8 décembre 2008

La fin programmée des ampoules à incandescence

L'Union Européenne a fixé ce lundi un calendrier pour bannir à terme des maisons les ampoules classiques à incandescence (de 25 à 100 watts). Elles cesseront donc d'être commercialisées progressivement jusqu’au le 1er septembre 2012 après une centaine d’année d’existence. La décision de l'UE devra encore être soumise pour avis seulement au Parlement européen, pour être ensuite formalisée au printemps par la Commission européenne.

Les lampes à incandescence seront remplacées par des ampoules halogènes nouvelle génération plus performantes ou par des lampes "fluo-compactes", dites aussi lampes basse consommation (LBC), voir par la technologie LED qui ne cesse elle aussi de progresser.

Ce sont d’abord les ampoules traditionnelles à incandescence de 100 watts qui disparaîtront des magasins dès le 1er septembre 2009. Un an plus tard, celles de 75 watts cesseront d’être commercialisées.
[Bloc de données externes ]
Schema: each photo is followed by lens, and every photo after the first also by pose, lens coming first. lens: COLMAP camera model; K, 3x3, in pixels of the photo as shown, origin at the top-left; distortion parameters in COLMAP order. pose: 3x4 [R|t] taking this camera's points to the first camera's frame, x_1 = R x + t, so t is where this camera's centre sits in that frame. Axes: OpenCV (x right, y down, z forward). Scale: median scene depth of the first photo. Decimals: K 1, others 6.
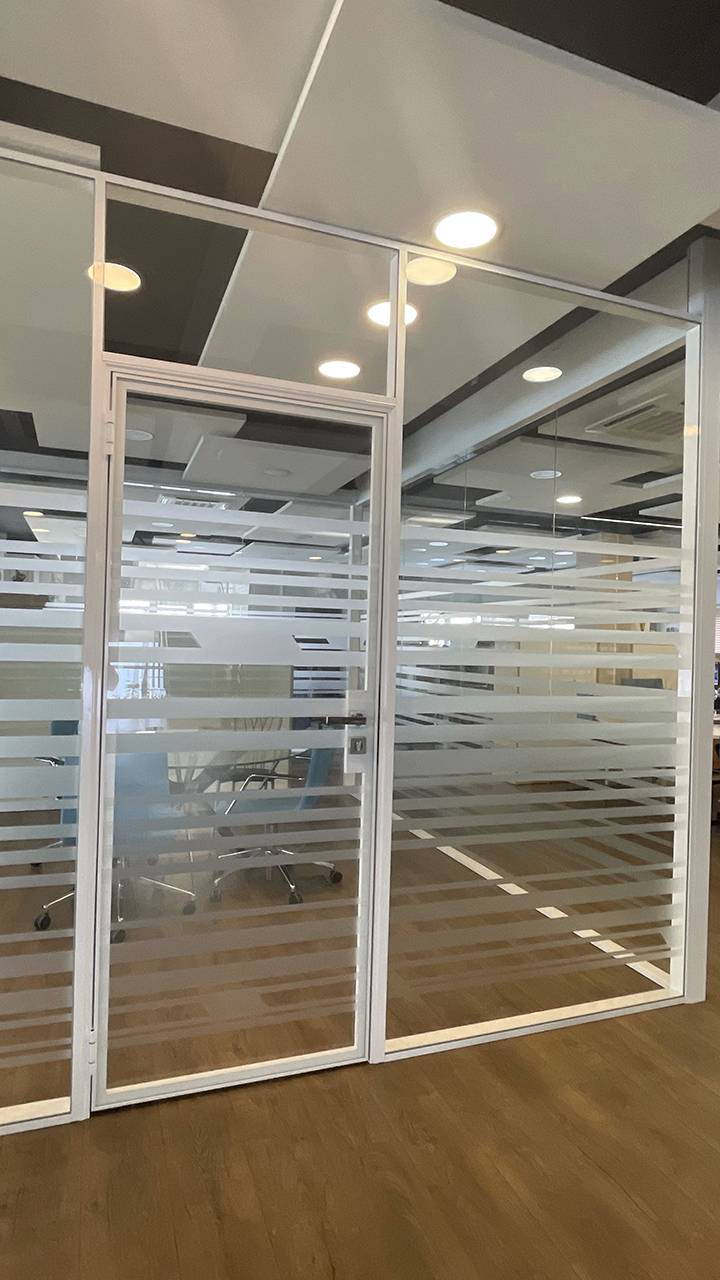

Deux ans plus tard, ce sera au tour des 60 watts. Enfin, le 1er septembre 2012, les 25 et 40W seront retirées de la vente. Par ailleurs, certaines ampoules halogènes très « énergivores » (soit de classe « C ») seront-elles aussi retirées du marché avant fin 2016.

Environ 85% de l'éclairage domestique est aujourd'hui considéré comme peu efficace d'un point de vue énergétique, car seulement 5% de l'électricité que consomme les lampes à incandescence est transformé en lumière (certes de qualité), le reste se dissipant en chaleur.

En revanche, les lampes utilisant des nouvelles technologies d'halogènes permettent de réaliser de 25 à 45% d'économies d'énergie par rapport aux modèles classiques. Encore mieux, les ampoules "fluo-compactes" sont quant à elles jusqu'à 80% moins gourmandes. L’Union Européenne indique qu'en équipant tout son éclairage en fluo-compacte, les ménages peuvent économiser en moyenne 50 euros/an, soit une économie entre 5 et 10 milliards d'euros chaque année pour toute l’Europe. Ce plan s’inscrit donc tout à fait dans les objectifs européens d’améliorer l’efficacité énergétique de l’Europe de 20% d'ici 2020, et ainsi aussi contribuer à la diminution des besoins en énergie électrique et des rejets de gaz à effet de serre.

Mais tout n’est pas rose au royaume du fluo ! Tout d’abord ces ampoules reste encore chères à produire et donc à l’achat (mais elles sont censées durer 10x plus longtemps ce qui est aujourd’hui pas toujours vrai pour certains modèles bas de gamme).

Ensuite, ces ampoules contiennent du mercure (très dangereux pour notre environnement s’il est rejeté sans traitement), qu’une lampe fluo-compacte transforme en vapeur en provoquant un rayonnement ultra-violet qui émettra une lumière blanche par conversion. Les fabricants indiquent d’ailleurs qu’il ne faut pas toucher directement les morceaux d’une ampoule fluo-compact cassée et d’aérer la pièce pour évacuer les vapeurs de mercure résiduelles.

Ensuite, leurs rayonnements électromagnétiques sont aussi critiqués par les scientifiques. Bien qu’ils aient été fortement réduits par les fabricants depuis l’introduction de ces lampes il y a environ une vingtaine d’années, ils présentent encore un risque théorique chez les personnes porteuses de prothèses médicales (pacemaker).

De plus, la qualité de leur éclairage (plus diffus que les ampoules à incandescence) et leur temps de démarrage sont encore des points négatifs pour les consommateurs. Gageons que les fabricants sauront très vite progresser pour remédier à tous ces points noirs en améliorant nos futurs éclairages…

Enfin côté emploi, l’Europe indique que malheureusement deux à trois milles emplois pourraient être menacés dans l’Union Européenne, les lampes basse consommation étant principalement fabriquées en Asie.